Portability of skills data, from school to training to employment, requires identity infrastructure by definition. From this perspective, AI-powered soft-skills assessments may not be labeled “digital ID,” but they generate the persistent, identity-linked data that such systems depend on. This is not an accusation of intent. It is an observation about design, trajectory, and momentum.
Why does this matter to families? Academic grades fade. Behavioral profiles persist. Once collected, AI-derived soft-skills data can influence disciplinary or counseling decisions, shape educational pathways, follow students across schools or programs, and feed future credentialing or workforce systems. Parents are often assured these tools exist “to help,” yet access to records, correction processes, opt-out options, and deletion policies are frequently unclear or unavailable. Children cannot meaningfully consent to lifelong data collection about their emotional and behavioral development.
Transparency, therefore, is the minimum safeguard. Families deserve clear answers about what data is collected, how it is collected, how it is analyzed, who has access, how long it is retained, how it is stored, whether it can be corrected or deleted, whether parents are given informed consent, and whether families can opt out without penalty. Absent these safeguards, AI-powered soft-skills assessment risks becoming behavioral governance by algorithm—quiet, normalized, and difficult to challenge.

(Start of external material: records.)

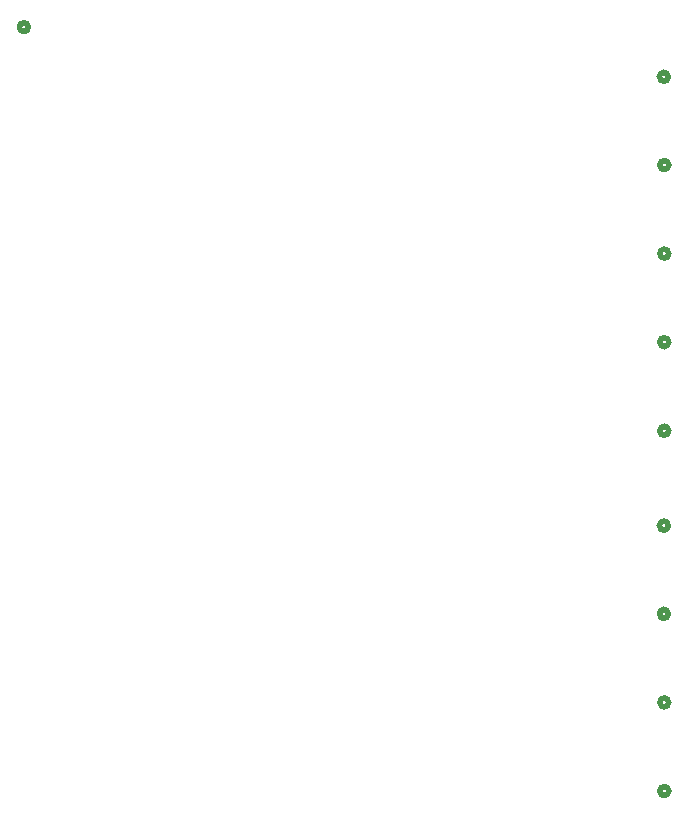
<source format=gbr>
%TF.GenerationSoftware,KiCad,Pcbnew,8.0.8*%
%TF.CreationDate,2025-02-04T22:00:34-05:00*%
%TF.ProjectId,lysimeter-pcb,6c797369-6d65-4746-9572-2d7063622e6b,rev?*%
%TF.SameCoordinates,Original*%
%TF.FileFunction,Legend,Bot*%
%TF.FilePolarity,Positive*%
%FSLAX46Y46*%
G04 Gerber Fmt 4.6, Leading zero omitted, Abs format (unit mm)*
G04 Created by KiCad (PCBNEW 8.0.8) date 2025-02-04 22:00:34*
%MOMM*%
%LPD*%
G01*
G04 APERTURE LIST*
%ADD10C,0.508000*%
G04 APERTURE END LIST*
D10*
%TO.C,J1*%
X125881000Y-61821500D02*
G75*
G02*
X125119000Y-61821500I-381000J0D01*
G01*
X125119000Y-61821500D02*
G75*
G02*
X125881000Y-61821500I381000J0D01*
G01*
%TO.C,J3*%
X180064500Y-66029801D02*
G75*
G02*
X179302500Y-66029801I-381000J0D01*
G01*
X179302500Y-66029801D02*
G75*
G02*
X180064500Y-66029801I381000J0D01*
G01*
%TO.C,J11*%
X180097900Y-126500000D02*
G75*
G02*
X179335900Y-126500000I-381000J0D01*
G01*
X179335900Y-126500000D02*
G75*
G02*
X180097900Y-126500000I381000J0D01*
G01*
%TO.C,J9*%
X180064500Y-111500000D02*
G75*
G02*
X179302500Y-111500000I-381000J0D01*
G01*
X179302500Y-111500000D02*
G75*
G02*
X180064500Y-111500000I381000J0D01*
G01*
%TO.C,J7*%
X180097900Y-96000000D02*
G75*
G02*
X179335900Y-96000000I-381000J0D01*
G01*
X179335900Y-96000000D02*
G75*
G02*
X180097900Y-96000000I381000J0D01*
G01*
%TO.C,J4*%
X180097900Y-73500000D02*
G75*
G02*
X179335900Y-73500000I-381000J0D01*
G01*
X179335900Y-73500000D02*
G75*
G02*
X180097900Y-73500000I381000J0D01*
G01*
%TO.C,J6*%
X180097900Y-88500000D02*
G75*
G02*
X179335900Y-88500000I-381000J0D01*
G01*
X179335900Y-88500000D02*
G75*
G02*
X180097900Y-88500000I381000J0D01*
G01*
%TO.C,J8*%
X180064500Y-104029801D02*
G75*
G02*
X179302500Y-104029801I-381000J0D01*
G01*
X179302500Y-104029801D02*
G75*
G02*
X180064500Y-104029801I381000J0D01*
G01*
%TO.C,J10*%
X180097900Y-119000000D02*
G75*
G02*
X179335900Y-119000000I-381000J0D01*
G01*
X179335900Y-119000000D02*
G75*
G02*
X180097900Y-119000000I381000J0D01*
G01*
%TO.C,J5*%
X180097900Y-81000000D02*
G75*
G02*
X179335900Y-81000000I-381000J0D01*
G01*
X179335900Y-81000000D02*
G75*
G02*
X180097900Y-81000000I381000J0D01*
G01*
%TD*%
M02*

</source>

The core problem is the transformation of a child’s inner life into permanent digital artifacts created by limited, mechanical systems the child cannot see, understand, or refuse. What is being built in schools today is not merely assessment infrastructure; it is behavioral data infrastructure, and once such systems exist, they rarely remain limited to their original purpose. Parents and policymakers should ask now, before this architecture becomes ubiquitous and intractable, whether schools remain places of education guided by families and communities, or data-collection nodes feeding lifelong identity systems. The answer will shape the future boundaries of privacy, freedom, childhood, and human dignity.